I request more updates on Loki!


----------



## Pipyr (Oct 21, 2011)

Haha ok! I finally subjected Loki to the terrible injustice of sexing and discovered, as I had started to suspect, that Loki is a *she*-bunny!  I also made a little video of her a couple of weeks ago. here is it:

[flash=425,344]http://www.youtube.com/v/Rna36xImP8s&hl=en&fs=1[/flash]

I really need to update it, because she is even more adventurous and loving now. I sure love this little bunny. She's always so happy, it cheers my up if I'm having a bad day.


----------



## Alek (Oct 22, 2011)

OMG! How flippin' cute is that lop! I really like the tongue picture. That's a great one, it looks like it's saying "BLECH!" LOL


----------



## Bunnylova4eva (Oct 22, 2011)

WOW! He's an ADORABLE bunny!  Soo soo cute! Maybe part english lop? Just a thought. I've had 3 holland and he doens't look like just holland. Maybe mixed. I love how he's tri-colored! I always loved those but never have been able to find one when I got a new bunny.


----------



## Bunnylova4eva (Oct 27, 2011)

Just a thought- but she looks just like a Thuringian dwarf lop. idk if that's what she is but I saw a picture labeled as one in a new bunny book I just got and it reminded me of your bunny.  hope that helps!


----------



## Pipyr (Oct 28, 2011)

She gets more and more tall/upright every day, it seems.
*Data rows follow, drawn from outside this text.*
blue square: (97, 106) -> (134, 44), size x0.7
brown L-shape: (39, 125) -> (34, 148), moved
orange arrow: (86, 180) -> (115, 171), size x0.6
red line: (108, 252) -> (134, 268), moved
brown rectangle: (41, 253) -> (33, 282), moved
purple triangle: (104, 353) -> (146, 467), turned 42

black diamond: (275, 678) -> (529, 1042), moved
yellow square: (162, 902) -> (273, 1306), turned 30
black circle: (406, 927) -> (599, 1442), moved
I think she's mostly mini lop, possibly with some holland and even english thrown in. All I know for sure is that she's my baby!!


----------



## Bunnylova4eva (Oct 28, 2011)

*Pipyr wrote: *


> She gets more and more tall/upright every day, it seems. I think she's mostly mini lop, possibly with some holland and even english thrown in. All I know for sure is that she's my baby!!
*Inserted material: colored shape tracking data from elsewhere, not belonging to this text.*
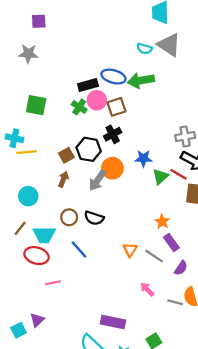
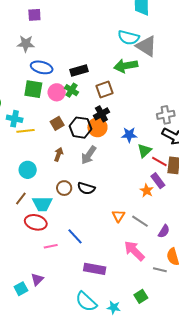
gray triangle: (169, 45) -> (146, 46), moved
cyan semicircle: (144, 49) -> (129, 38), size x1.5
blue ellipse: (113, 77) -> (42, 67), moved
pink circle: (97, 100) -> (57, 92), moved
brown square: (66, 155) -> (57, 123), moved
orange circle: (112, 168) -> (97, 127), moved
red line: (178, 174) -> (159, 161), moved
purple rectangle: (171, 243) -> (158, 181), moved
blue line: (79, 249) -> (75, 236), moved
pink arrow: (147, 289) -> (134, 251), size x1.6
gray line: (175, 302) -> (160, 270), moved
purple rectangle: (113, 322) -> (95, 269), moved

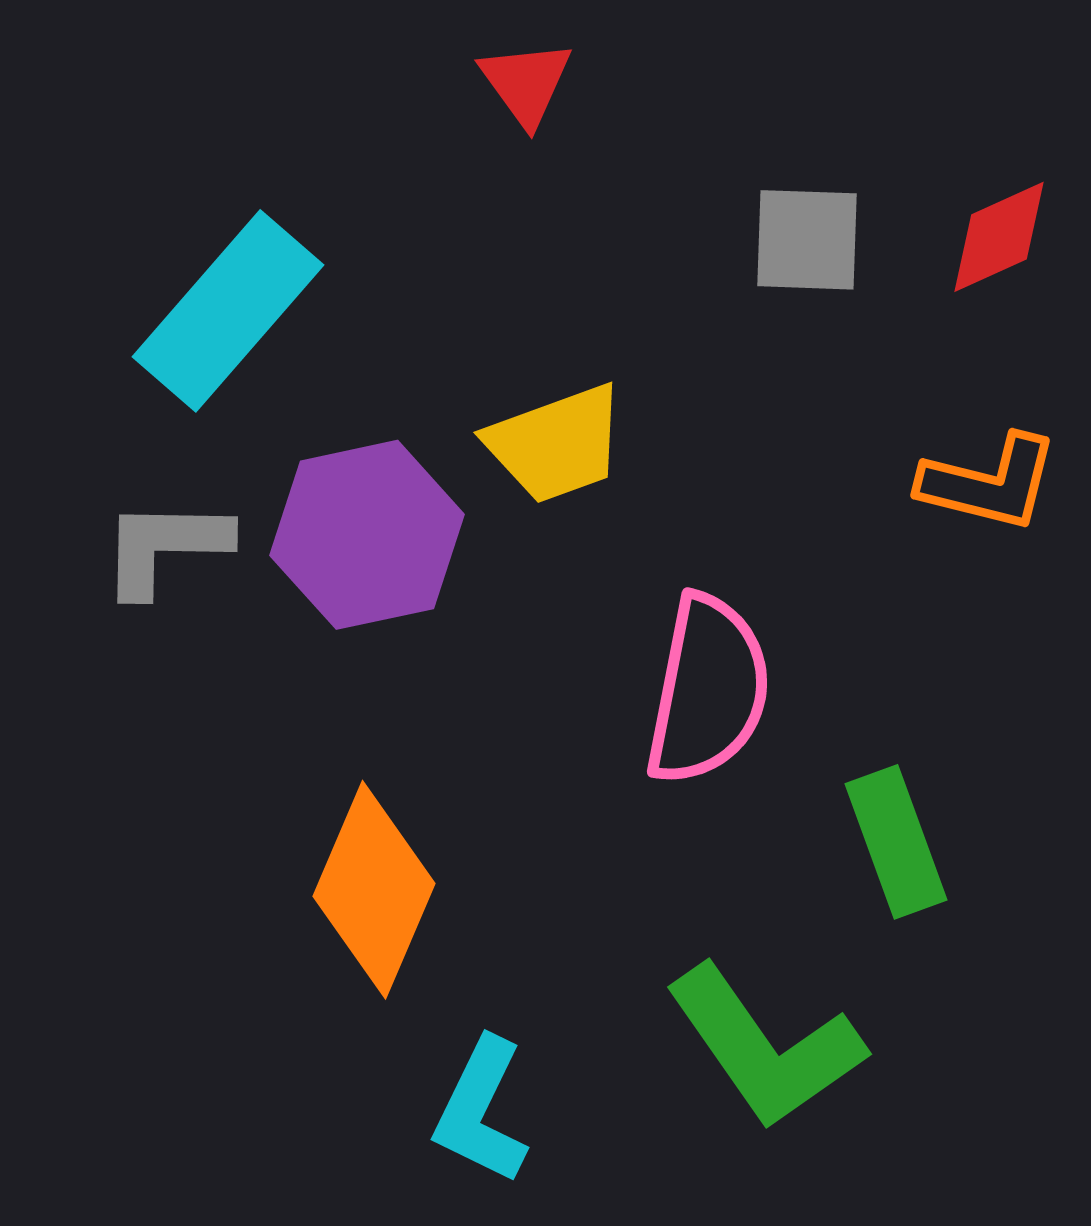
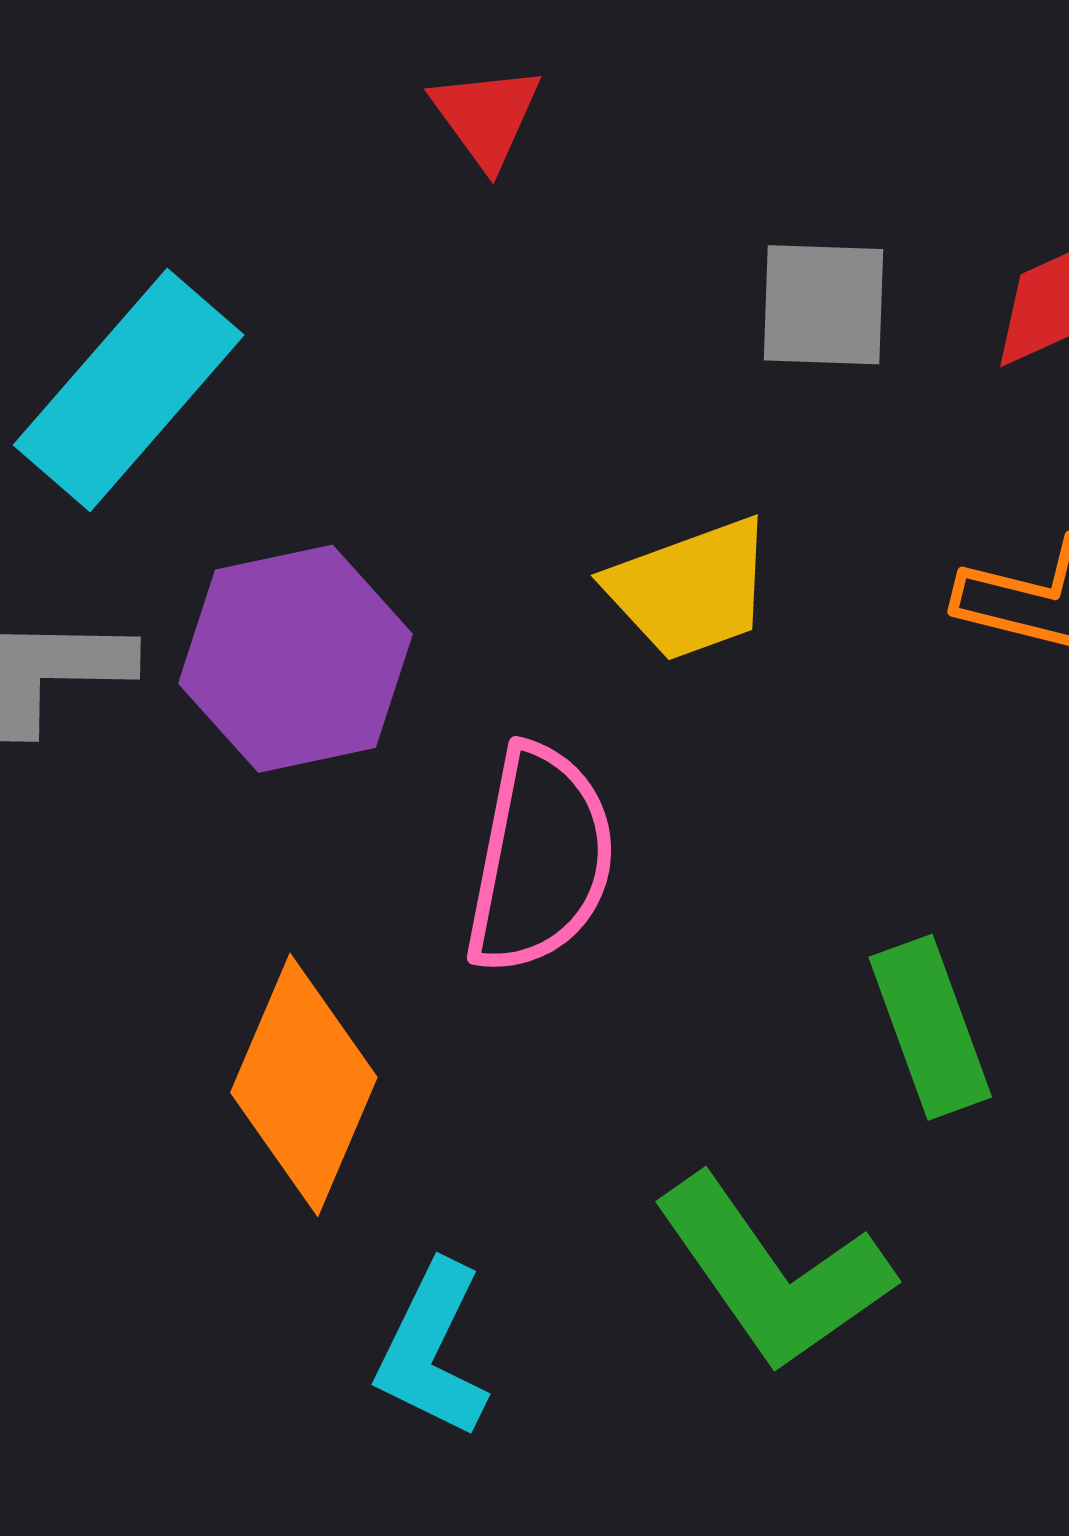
yellow trapezoid: (556, 444) -> (690, 589), moved
pink semicircle: (708, 690) -> (540, 859), moved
Yep I must agree...she's sooooo *ADORABLE* :biggrin2:


----------



## jujub793 (Oct 28, 2011)

I want your bunny!!! She is sooooo cute!!!!!! I can see where she would certainly brighten up your worse day


----------



## Pipyr (Oct 28, 2011)

Do all bunnies love pets as much as my Loki does? It doesn't matter what she's doing, or if she's scared because she's in a new place or there is a lot of noise going on outside (there is construction right outside our window right now)...as soon as you touch her head, she immediately assumes the "pet me" position and starts chattering away in happiness. She would let me pat her all day if I would. I've never had any animal love being pet so much, lol.


----------